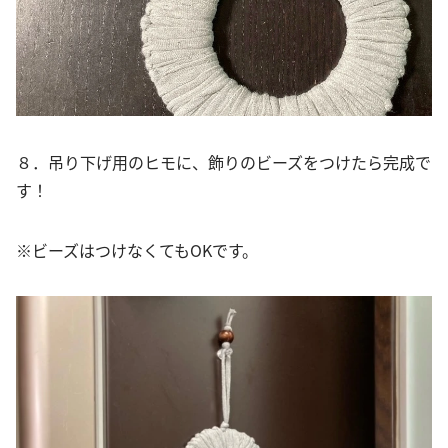
８．吊り下げ用のヒモに、飾りのビーズをつけたら完成で
す！
※ビーズはつけなくてもOKです。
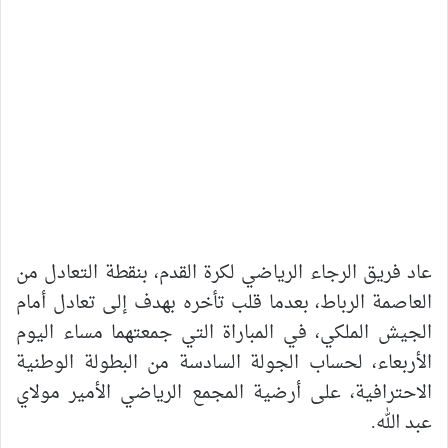
عاد فريق الرجاء الرياضي لكرة القدم، بنقطة التعادل من
العاصمة الرباط، بعدما قلب تأخره بهدف إلى تعادل أمام
الجيش الملكي، في المباراة التي جمعتهما مساء اليوم
الأربعاء، لحساب الجولة السادسة من البطولة الوطنية
الاحترافية، على أرضية المجمع الرياضي الأمير مولاي
عبد الله.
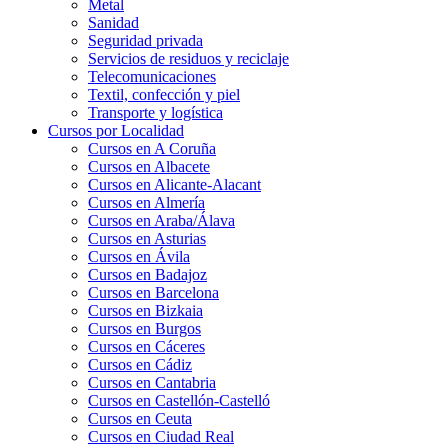
Metal
Sanidad
Seguridad privada
Servicios de residuos y reciclaje
Telecomunicaciones
Textil, confección y piel
Transporte y logística
Cursos por Localidad
Cursos en A Coruña
Cursos en Albacete
Cursos en Alicante-Alacant
Cursos en Almería
Cursos en Araba/Álava
Cursos en Asturias
Cursos en Ávila
Cursos en Badajoz
Cursos en Barcelona
Cursos en Bizkaia
Cursos en Burgos
Cursos en Cáceres
Cursos en Cádiz
Cursos en Cantabria
Cursos en Castellón-Castelló
Cursos en Ceuta
Cursos en Ciudad Real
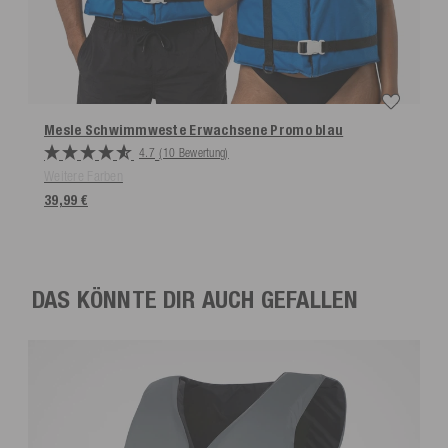
Mesle Schwimmweste Erwachsene Promo
blau
4.7
(10 Bewertung)
Weitere Farben
39,99 €
DAS KÖNNTE DIR AUCH GEFALLEN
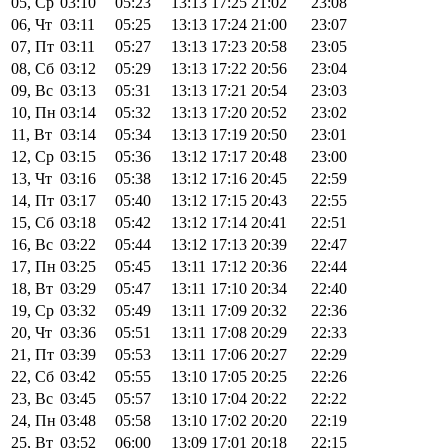
05, Ср
03:10
05:23
13:13
17:25
21:02
23:08
06, Чт
03:11
05:25
13:13
17:24
21:00
23:07
07, Пт
03:11
05:27
13:13
17:23
20:58
23:05
08, Сб
03:12
05:29
13:13
17:22
20:56
23:04
09, Вс
03:13
05:31
13:13
17:21
20:54
23:03
10, Пн
03:14
05:32
13:13
17:20
20:52
23:02
11, Вт
03:14
05:34
13:13
17:19
20:50
23:01
12, Ср
03:15
05:36
13:12
17:17
20:48
23:00
13, Чт
03:16
05:38
13:12
17:16
20:45
22:59
14, Пт
03:17
05:40
13:12
17:15
20:43
22:55
15, Сб
03:18
05:42
13:12
17:14
20:41
22:51
16, Вс
03:22
05:44
13:12
17:13
20:39
22:47
17, Пн
03:25
05:45
13:11
17:12
20:36
22:44
18, Вт
03:29
05:47
13:11
17:10
20:34
22:40
19, Ср
03:32
05:49
13:11
17:09
20:32
22:36
20, Чт
03:36
05:51
13:11
17:08
20:29
22:33
21, Пт
03:39
05:53
13:11
17:06
20:27
22:29
22, Сб
03:42
05:55
13:10
17:05
20:25
22:26
23, Вс
03:45
05:57
13:10
17:04
20:22
22:22
24, Пн
03:48
05:58
13:10
17:02
20:20
22:19
25, Вт
03:52
06:00
13:09
17:01
20:18
22:15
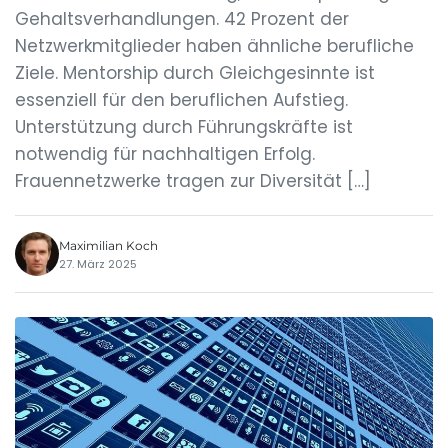
Gehaltsverhandlungen. 42 Prozent der
Netzwerkmitglieder haben ähnliche berufliche
Ziele. Mentorship durch Gleichgesinnte ist
essenziell für den beruflichen Aufstieg.
Unterstützung durch Führungskräfte ist
notwendig für nachhaltigen Erfolg.
Frauennetzwerke tragen zur Diversität […]
Maximilian Koch
27. März 2025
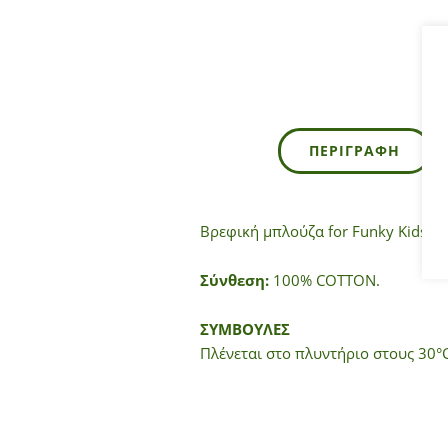
ΠΕΡΙΓΡΑΦΉ
Βρεφική μπλούζα for Funky Kids γ
Σύνθεση:
100% COTTON.
ΣΥΜΒΟΥΛΕΣ
Πλένεται στο πλυντήριο στους 30°C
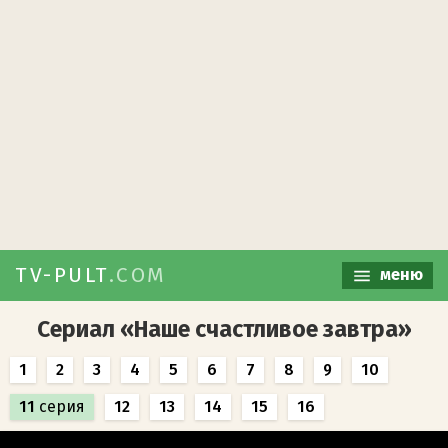
TV-PULT
.COM
меню
Сериал «Наше счастливое завтра»
1
2
3
4
5
6
7
8
9
10
11
серия
12
13
14
15
16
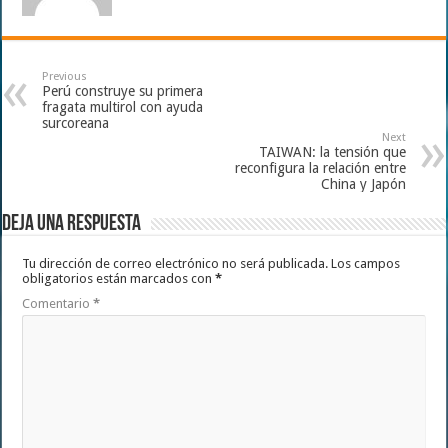
Previous
Perú construye su primera
fragata multirol con ayuda
surcoreana
Next
TAIWAN: la tensión que
reconfigura la relación entre
China y Japón
Deja una respuesta
Tu dirección de correo electrónico no será publicada.
Los campos
obligatorios están marcados con
*
Comentario
*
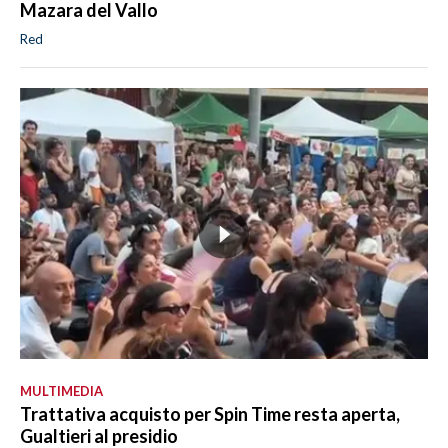
Mazara del Vallo
Red
MULTIMEDIA
Trattativa acquisto per Spin Time resta aperta,
Gualtieri al presidio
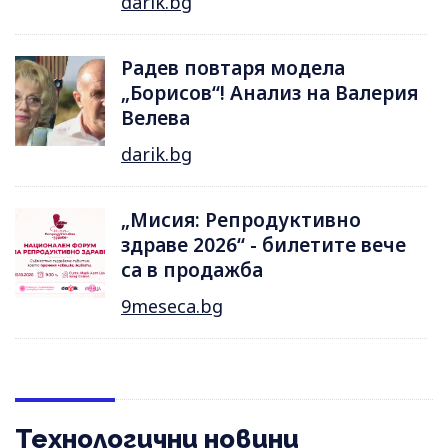
darik.bg
Радев повтаря модела
„Борисов“! Анализ на Валерия
Велева
darik.bg
„Мисия: Репродуктивно
здраве 2026“ - билетите вече
са в продажба
9meseca.bg
Технологични новини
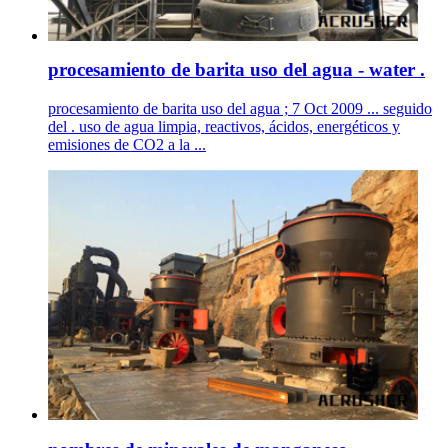
procesamiento de barita uso del agua - water .
procesamiento de barita uso del agua ; 7 Oct 2009 ... seguido
del . uso de agua limpia, reactivos, ácidos, energéticos y
emisiones de CO2 a la ...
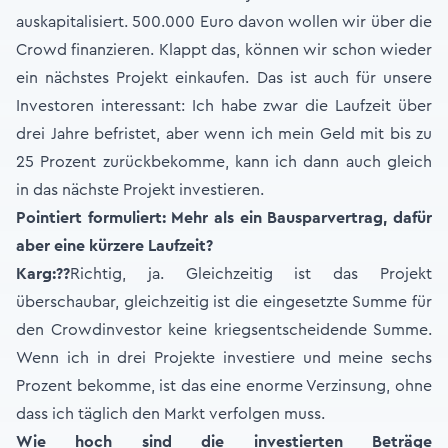
auskapitalisiert. 500.000 Euro davon wollen wir über die
Crowd finanzieren. Klappt das, können wir schon wieder
ein nächstes Projekt einkaufen. Das ist auch für unsere
Investoren interessant: Ich habe zwar die Laufzeit über
drei Jahre befristet, aber wenn ich mein Geld mit bis zu
25 Prozent zurückbekomme, kann ich dann auch gleich
in das nächste Projekt investieren.
Pointiert formuliert: Mehr als ein Bausparvertrag, dafür
aber eine kürzere Laufzeit?
Karg:
??
Richtig, ja. Gleichzeitig ist das Projekt
überschaubar, gleichzeitig ist die eingesetzte Summe für
den Crowdinvestor keine kriegsentscheidende Summe.
Wenn ich in drei Projekte investiere und meine sechs
Prozent bekomme, ist das eine enorme Verzinsung, ohne
dass ich täglich den Markt verfolgen muss.
Wie hoch sind die investierten Beträge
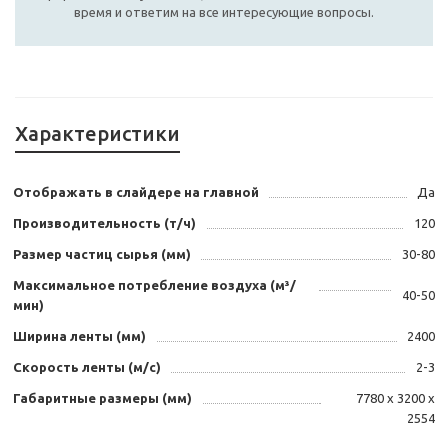
время и ответим на все интересующие вопросы.
Характеристики
Отображать в слайдере на главной
Да
Производительность (т/ч)
120
Размер частиц сырья (мм)
30-80
Максимальное потребление воздуха (м³/
40-50
мин)
Ширина ленты (мм)
2400
Скорость ленты (м/с)
2-3
Габаритные размеры (мм)
7780 х 3200 х
2554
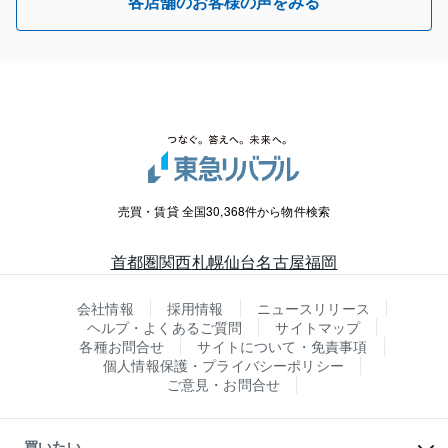
各店舗のお客様の声をみる
売買・賃貸 全国30,368件から物件検索
首都圏
関西
札幌
仙台
名古屋
福岡
会社情報
採用情報
ニュースリリース
ヘルプ・よくあるご質問
サイトマップ
各種お問合せ
サイトについて・免責事項
個人情報保護・プライバシーポリシー
ご意見・お問合せ
買いたい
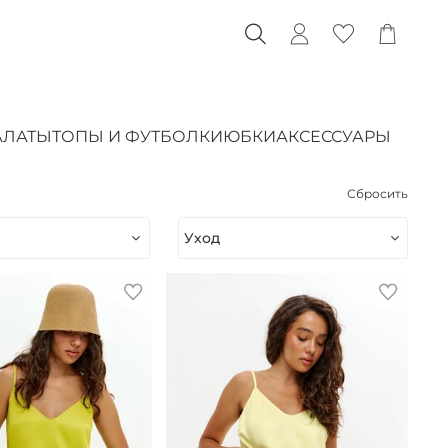
АЛАТЫ
ТОПЫ И ФУТБОЛКИ
ЮБКИ
АКСЕССУАРЫ
Сбросить
Уход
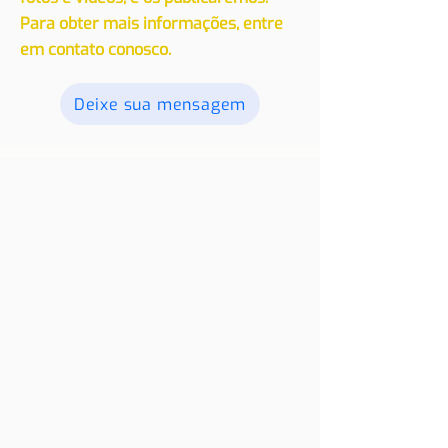
de residência em outro país, com
nossos leitores. Envie seus textos,
fotos e vídeos, e os publicaremos.
Para obter mais informações, entre
em contato conosco.
Deixe sua mensagem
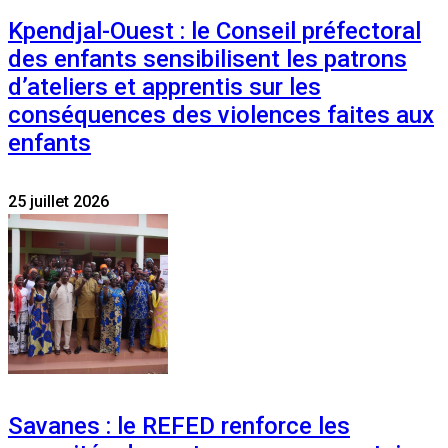
Kpendjal-Ouest : le Conseil préfectoral
des enfants sensibilisent les patrons
d’ateliers et apprentis sur les
conséquences des violences faites aux
enfants
25 juillet 2026
Savanes : le REFED renforce les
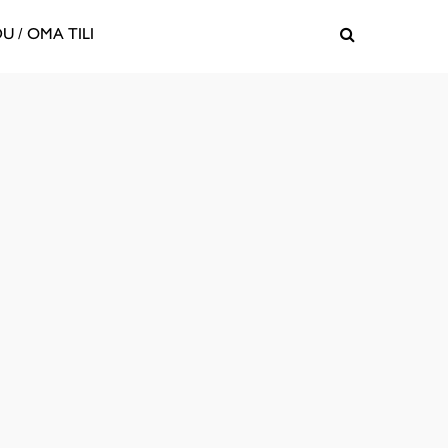
U / OMA TILI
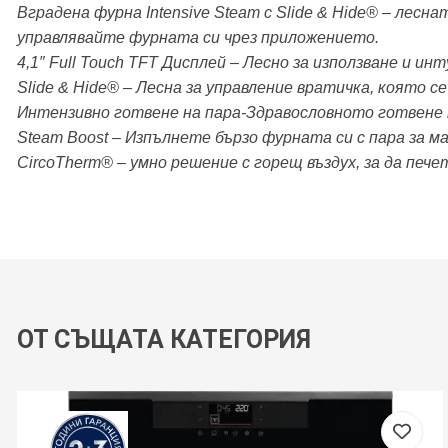
Вградена фурна Intensive Steam с Slide & Hide® – лесн
управлявайте фурната си чрез приложението.
4,1″ Full Touch TFT Дисплей – Лесно за използване и 
Slide & Hide® – Лесна за управление вратичка, която с
Интензивно готвене на пара-Здравословното готвене н
Steam Boost – Изпълнете бързо фурната си с пара за м
CircoTherm® – умно решение с горещ въздух, за да пече
ОТ СЪЩАТА КАТЕГОРИЯ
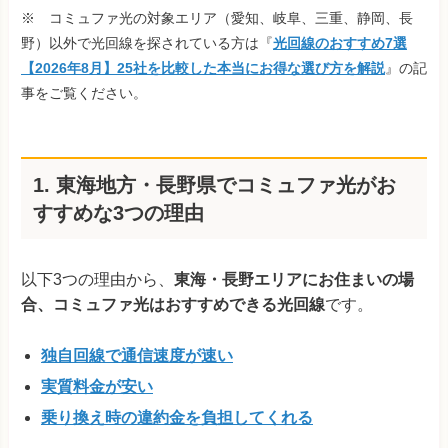
※ コミュファ光の対象エリア（愛知、岐阜、三重、静岡、長
野）以外で光回線を探されている方は『
光回線のおすすめ7選
【2026年8月】25社を比較した本当にお得な選び方を解説
』の記
事をご覧ください。
1. 東海地方・長野県でコミュファ光がお
すすめな3つの理由
以下3つの理由から、
東海・長野エリアにお住まいの場
合、コミュファ光はおすすめできる光回線
です。
独自回線で通信速度が速い
実質料金が安い
乗り換え時の違約金を負担してくれる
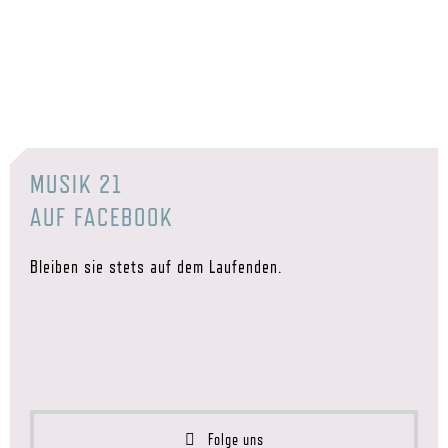
MUSIK 21
AUF FACEBOOK
Bleiben sie stets auf dem Laufenden.
Folge uns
★ ★ ★ ★
The problem -
Pull out all lines from the entries above that include the word "durch".

Final answer -
Ziele. Mentorship durch Gleichgesinnte ist
Unterstützung durch Führungskräfte ist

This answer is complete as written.